Ten minutes. What a bizarre amount of time. Long enough to ponder making coffee, short enough to ensure it remains undrunk. Sufficient to start a panic spiral, but utterly inadequate to produce the promised work.

I shut my eyes, inhaling deeply.

The invisible beast, time blindness, is my silent nemesis. It’s unseen by others, the mental gymnastics I perform daily, translating the simple “ten minutes” into something tangible. No one knows the crutches I need - alarms, timers, glaringly obvious visual cues - to navigate what to others is effortless.

Eyes open, I set a timer for eight minutes. This digital countdown morphs the nebulous future into a manageable chunk. My fingers dance over the keyboard - bullet points, not War and Peace, but it’s a start.

As I type, my therapist’s voice echoes, “Your brain works differently. That’s not an excuse - it’s context.” With this, I can build coping strategies that mesh with my brain’s eccentric wiring, not against it.

The timer beeps. Meeting time in two. I’ve cobbled together the skeleton of the report and sprinkled it with preliminary data. It’s a far cry from complete, but it’s tangible. Proof that I’m not just lounging in the realm of laziness or neglect.

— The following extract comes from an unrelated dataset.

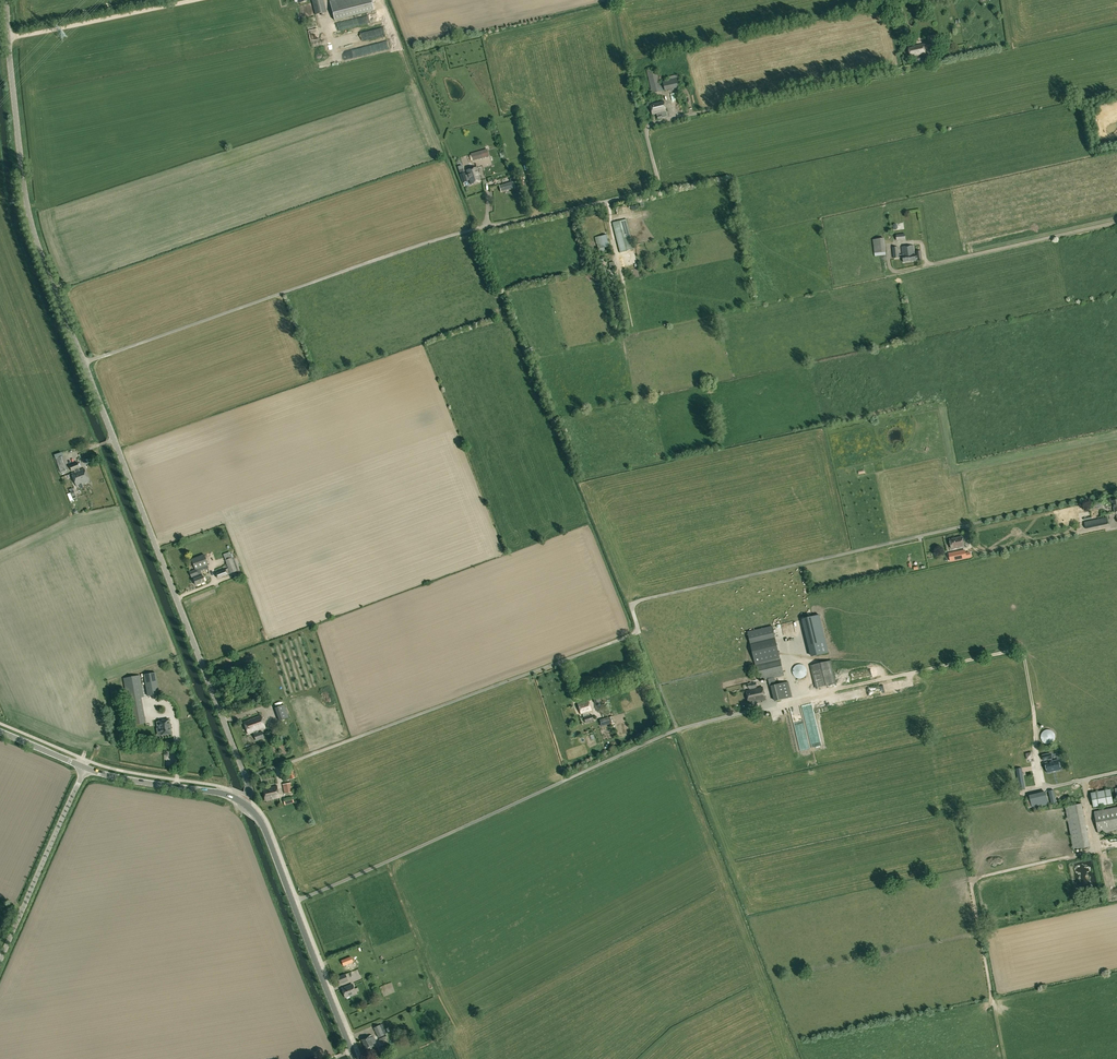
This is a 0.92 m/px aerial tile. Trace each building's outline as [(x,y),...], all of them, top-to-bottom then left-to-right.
[(315,15),(326,12),(323,0),(311,0),(315,15)] [(371,0),(332,0),(329,1),(334,20),(374,10),(371,0)] [(388,25),(342,35),(344,41),(390,32),(388,25)] [(320,38),(320,34),(319,34),(317,27),(310,28),(313,39),(320,38)] [(927,37),(929,43),(939,41),(937,35),(927,37)] [(919,55),(925,54),(923,44),(914,46),(914,47),(909,48),(910,56),(915,55),(915,56),(916,59),(917,62),(922,60),(921,56),(920,57),(919,55)] [(652,93),(661,91),(660,85),(656,68),(646,70),(652,93)] [(680,87),(678,77),(669,79),(662,81),(663,85),(664,90),(664,91),(680,87)] [(656,113),(657,119),(667,117),(666,111),(663,101),(650,104),(652,114),(656,113)] [(470,154),(473,160),(489,156),(487,149),(470,154)] [(481,181),(476,167),(466,170),(468,175),(465,176),(464,173),(460,175),(462,182),(467,181),(466,180),(469,179),(470,184),(481,181)] [(499,186),(501,192),(514,188),(513,182),(499,186)] [(612,223),(620,252),(633,249),(626,219),(612,223)] [(607,235),(595,238),(598,249),(609,247),(607,235)] [(873,239),(874,253),(881,252),(886,252),(884,238),(873,239)] [(907,261),(915,260),(915,256),(913,246),(907,246),(902,247),(902,254),(903,257),(903,262),(907,261)] [(893,258),(903,257),(902,254),(899,255),(898,247),(892,248),(893,258)] [(630,257),(621,259),(624,269),(633,267),(630,257)] [(54,455),(60,473),(68,470),(62,452),(54,455)] [(78,467),(77,463),(68,466),(70,471),(75,469),(76,472),(72,473),(76,485),(88,481),(84,469),(80,470),(79,467),(78,467)] [(1106,517),(1090,521),(1084,522),(1086,529),(1108,524),(1106,517)] [(964,546),(962,537),(950,540),(951,548),(964,546)] [(959,560),(967,558),(965,550),(958,552),(959,560)] [(193,578),(196,585),(205,582),(202,575),(200,571),(204,569),(204,567),(207,565),(208,564),(204,554),(191,559),(195,569),(196,569),(196,570),(190,572),(191,577),(193,576),(193,578)] [(227,565),(228,568),(230,574),(237,571),(238,571),(237,569),(233,557),(232,557),(225,560),(226,563),(227,565)] [(227,575),(225,569),(216,573),(218,578),(227,575)] [(755,663),(779,657),(772,627),(747,632),(755,663)] [(825,642),(810,646),(812,656),(828,652),(825,642)] [(755,663),(759,681),(768,679),(770,686),(771,686),(775,685),(774,678),(784,675),(779,657),(755,663)] [(810,665),(816,688),(836,683),(830,660),(810,665)] [(804,666),(803,665),(802,665),(801,664),(799,664),(798,664),(796,665),(795,666),(794,667),(793,668),(793,669),(792,670),(792,672),(793,674),(794,676),(795,677),(796,677),(796,678),(797,678),(798,678),(800,678),(802,678),(803,677),(804,677),(805,675),(806,674),(807,673),(807,672),(807,670),(806,670),(806,668),(805,667),(804,666)] [(153,671),(142,673),(146,694),(158,691),(153,671)] [(133,724),(147,721),(141,695),(143,695),(139,674),(123,678),(133,724)] [(771,686),(776,701),(792,697),(788,682),(775,685),(771,686)] [(765,699),(762,687),(752,689),(752,688),(750,689),(750,690),(746,691),(749,703),(752,702),(752,704),(757,703),(759,703),(759,700),(765,699)] [(594,703),(601,701),(598,692),(591,694),(594,703)] [(578,704),(579,707),(581,714),(582,713),(583,717),(585,723),(594,721),(592,714),(589,715),(588,711),(591,710),(590,707),(588,701),(578,704)] [(284,705),(276,708),(280,720),(288,718),(284,705)] [(253,732),(257,730),(265,728),(261,716),(244,722),(248,734),(253,732)] [(599,720),(601,726),(611,724),(609,717),(599,720)] [(163,728),(164,736),(174,734),(171,720),(161,722),(159,722),(160,729),(163,728)] [(1042,741),(1044,743),(1046,744),(1049,744),(1052,743),(1053,741),(1055,739),(1055,735),(1054,733),(1051,730),(1049,729),(1046,729),(1044,731),(1042,732),(1041,735),(1041,737),(1041,739),(1042,741)] [(258,732),(257,730),(253,732),(256,741),(265,738),(262,731),(258,732)] [(1045,763),(1047,773),(1061,770),(1058,760),(1045,763)] [(292,768),(287,770),(290,779),(295,778),(292,768)] [(1025,790),(1022,770),(1016,771),(1020,790),(1025,790)] [(1058,772),(1041,775),(1041,779),(1052,777),(1053,782),(1059,781),(1058,772)] [(293,792),(291,782),(282,784),(284,794),(293,792)] [(265,801),(279,798),(277,786),(263,789),(265,801)] [(1110,790),(1090,794),(1093,809),(1113,805),(1110,790)] [(1029,796),(1032,808),(1048,804),(1046,791),(1029,795),(1029,796)] [(294,803),(292,796),(283,799),(285,805),(294,803)] [(1082,804),(1065,807),(1073,850),(1090,847),(1082,804)] [(1098,833),(1116,830),(1116,807),(1094,811),(1098,833)] [(1116,890),(1106,890),(1107,900),(1116,900),(1116,890)] [(340,984),(348,981),(345,975),(337,978),(340,984)] [(354,989),(352,984),(342,988),(345,997),(356,993),(356,992),(359,991),(357,988),(354,989)] [(373,1028),(378,1038),(384,1035),(380,1025),(373,1028)] [(374,1046),(373,1044),(377,1043),(373,1036),(372,1036),(372,1035),(369,1036),(361,1040),(366,1049),(374,1046)]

I fire off my embryonic report to my boss with a note: “More to follow. Beginning framework attached.”

Clicking into the video call, I scribble a mental note to dissect tomorrow into precise, timed slivers, complete with built-in breathers. A framework to scaffold my unpredictable sense of time.

My boss pops onto the screen. I brace for the blow, but instead, she nods, “Thanks for the outline. Let’s walk through what you’ve got.”

Relief floods me. Not because I’m out of the woods, but because, for once, I’m addressing the problem rather than drowning in it.

Time, that fickle fiend, will always be my Everest. I’ll always require more scaffolding than others to scale it. But recognising that my struggles stem from neurological quirks - not moral failings - alters something fundamental in how I view myself.

I’m not lazy. I’m simply navigating a world tailored for brains that tick differently than mine.

And for now, that realisation is enough.